Plasma GitLab Archive
Projects Blog Knowledge

Module Netcgi


module Netcgi: sig .. end
Common data-structures for CGI-like connectors.

This library tries to minimize the use of unsafe practices. It cannot be bullet proof however and you should read about security.

REMARK: It happens frequently that hard to predict random numbers are needed in Web applications. The previous version of this library used to include some facilities for that (in the Netcgi_jserv module). They have been dropped in favor of Cryptokit.



Arguments


class type cgi_argument = object .. end
Represent a key-value pair of data passed to the script (including file uploads).
module Argument: sig .. end
Operations on arguments and lists of thereof.
class type rw_cgi_argument = object .. end
Old deprecated writable argument type.
class simple_argument : ?ro:bool -> string -> string -> rw_cgi_argument
Old deprecated simple argument class.
class mime_argument : ?work_around_backslash_bug:bool -> string -> Netmime.mime_message -> rw_cgi_argument
Old deprecated MIME argument class.

Cookies


module Cookie: sig .. end
Functions to manipulate cookies.

The environment of a request


type http_method = [ `DELETE | `GET | `HEAD | `POST | `PUT ] 
type config = Netcgi_common.config = {
   tmp_directory : string; (*The directory where to create temporary files. This should be an absolute path name.*)
   tmp_prefix : string; (*The name prefix for temporary files. This must be a non-empty string. It must not contain '/'.*)
   permitted_http_methods : http_method list; (*The list of accepted HTTP methods*)
   permitted_input_content_types : string list; (*The list of accepted content types in requests. Content type parameters (like "charset") are ignored. If the list is empty, all content types are allowed.*)
   input_content_length_limit : int; (*The maximum size of the request, in bytes.*)
   max_arguments : int; (*The maximum number of CGI arguments*)
   workarounds : [ `Backslash_bug
| `MSIE_Content_type_bug
| `Work_around_MSIE_Content_type_bug
| `Work_around_backslash_bug ] list
;
(*The list of enabled workarounds.

  • `MSIE_Content_type_bug
  • `Backslash_bug A common error in MIME implementations is not to escape backslashes in quoted string and comments. This workaround mandates that backslashes are handled as normal characters. This is important for e.g. DOS filenames because, in the absence of this, the wrongly encoded "C:\dir\file" will be decoded as "C:dirfile".
Remark: `Work_around_MSIE_Content_type_bug and `Work_around_backslash_bug are deprecated versions of, respectively, `MSIE_Content_type_bug and `Backslash_bug.
*)
   default_exn_handler : bool; (*Whether to catch exceptions raised by the script and display an error page.
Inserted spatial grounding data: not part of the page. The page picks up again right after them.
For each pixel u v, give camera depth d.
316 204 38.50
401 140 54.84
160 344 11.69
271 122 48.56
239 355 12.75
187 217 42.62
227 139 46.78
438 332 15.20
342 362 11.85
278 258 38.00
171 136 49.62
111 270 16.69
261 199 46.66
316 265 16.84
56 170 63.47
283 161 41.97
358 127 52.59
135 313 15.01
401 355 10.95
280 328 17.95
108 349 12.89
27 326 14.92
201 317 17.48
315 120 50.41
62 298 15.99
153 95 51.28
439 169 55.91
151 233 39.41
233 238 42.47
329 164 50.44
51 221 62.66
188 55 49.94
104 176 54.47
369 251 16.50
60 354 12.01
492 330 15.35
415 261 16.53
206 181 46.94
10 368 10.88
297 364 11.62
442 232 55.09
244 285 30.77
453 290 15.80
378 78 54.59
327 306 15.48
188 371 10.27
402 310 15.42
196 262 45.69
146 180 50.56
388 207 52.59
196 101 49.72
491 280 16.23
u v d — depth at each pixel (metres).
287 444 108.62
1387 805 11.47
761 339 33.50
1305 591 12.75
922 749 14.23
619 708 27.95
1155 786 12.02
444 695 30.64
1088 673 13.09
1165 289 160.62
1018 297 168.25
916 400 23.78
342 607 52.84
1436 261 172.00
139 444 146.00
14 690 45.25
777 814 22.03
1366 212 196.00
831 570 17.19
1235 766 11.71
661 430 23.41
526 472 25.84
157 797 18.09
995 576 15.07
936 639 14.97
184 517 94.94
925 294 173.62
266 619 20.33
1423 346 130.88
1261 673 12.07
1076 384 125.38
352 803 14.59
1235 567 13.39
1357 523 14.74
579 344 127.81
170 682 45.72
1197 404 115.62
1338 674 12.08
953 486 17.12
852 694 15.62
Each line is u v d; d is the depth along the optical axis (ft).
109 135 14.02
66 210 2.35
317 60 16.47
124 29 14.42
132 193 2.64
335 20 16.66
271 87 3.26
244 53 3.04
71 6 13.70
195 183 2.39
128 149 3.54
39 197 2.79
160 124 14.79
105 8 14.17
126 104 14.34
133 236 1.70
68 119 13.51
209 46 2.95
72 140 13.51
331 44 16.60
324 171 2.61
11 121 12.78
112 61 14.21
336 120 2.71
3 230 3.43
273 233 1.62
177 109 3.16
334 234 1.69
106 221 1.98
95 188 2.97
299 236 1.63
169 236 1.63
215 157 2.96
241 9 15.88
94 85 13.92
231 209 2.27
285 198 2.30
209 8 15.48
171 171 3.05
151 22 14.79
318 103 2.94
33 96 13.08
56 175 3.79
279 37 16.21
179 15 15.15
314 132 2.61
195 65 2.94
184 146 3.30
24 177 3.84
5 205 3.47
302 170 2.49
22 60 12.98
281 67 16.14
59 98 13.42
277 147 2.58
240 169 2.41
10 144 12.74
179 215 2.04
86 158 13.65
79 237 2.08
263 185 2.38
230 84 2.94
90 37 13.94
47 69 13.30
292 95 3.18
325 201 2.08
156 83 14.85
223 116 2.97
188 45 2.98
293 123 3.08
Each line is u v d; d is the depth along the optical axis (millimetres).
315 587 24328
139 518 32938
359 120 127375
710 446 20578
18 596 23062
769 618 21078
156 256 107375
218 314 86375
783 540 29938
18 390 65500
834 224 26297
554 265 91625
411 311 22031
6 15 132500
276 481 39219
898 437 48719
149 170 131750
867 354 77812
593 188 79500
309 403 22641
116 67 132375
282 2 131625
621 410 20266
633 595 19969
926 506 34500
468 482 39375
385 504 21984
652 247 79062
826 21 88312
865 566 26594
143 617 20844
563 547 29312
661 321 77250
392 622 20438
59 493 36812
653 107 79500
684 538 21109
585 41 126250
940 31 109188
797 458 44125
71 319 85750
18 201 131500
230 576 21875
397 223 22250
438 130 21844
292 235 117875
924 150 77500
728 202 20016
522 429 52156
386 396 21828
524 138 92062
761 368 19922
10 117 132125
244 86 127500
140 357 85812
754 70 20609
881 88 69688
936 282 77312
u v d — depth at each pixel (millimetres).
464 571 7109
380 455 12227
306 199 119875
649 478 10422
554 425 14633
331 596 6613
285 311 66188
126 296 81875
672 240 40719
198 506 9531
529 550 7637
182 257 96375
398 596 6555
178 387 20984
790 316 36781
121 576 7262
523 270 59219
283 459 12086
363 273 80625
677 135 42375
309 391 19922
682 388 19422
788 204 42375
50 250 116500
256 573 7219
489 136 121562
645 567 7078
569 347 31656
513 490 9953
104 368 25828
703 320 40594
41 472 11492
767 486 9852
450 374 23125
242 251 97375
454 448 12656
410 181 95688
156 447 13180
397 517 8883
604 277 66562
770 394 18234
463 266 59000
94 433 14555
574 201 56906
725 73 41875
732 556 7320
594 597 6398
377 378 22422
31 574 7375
This will keep the connector running even if your program has bugs in some of its components. This will however also prevent a stack trace to be printed; if you want this turn this option off.*)
}
val default_config : config
The default configuration is:
  • tmp_directory: Netsys_tmp.tmp_directory()
  • tmp_prefix: "netcgi"
  • permitted_http_methods: `GET, `HEAD, `POST.
  • permitted_input_content_types: "multipart/form-data", "application/x-www-form-urlencoded".
  • input_content_length_limit: maxint (i.e., no limit).
  • max_arguments = 10000 (for security reasons)
  • workarounds: all of them.
  • default_exn_handler: set to true.
To create a custom configuration, it is recommended to use this syntax:
      let custom_config = { default_config with tmp_prefix = "my_prefix" }
      
(This syntax is also robust w.r.t. the possible addition of new config flields.)
class type cgi_environment = object .. end
The environment of a request consists of the information available besides the data sent by the user (as key-value pairs).

CGI object


type other_url_spec = [ `Env | `None | `This of string ] 
Determines how an URL part is generated:
  • `Env: Take the value from the environment.
  • `This v: Use this value v. It must already be URL-encoded.
  • `None: Do not include this part into the URL.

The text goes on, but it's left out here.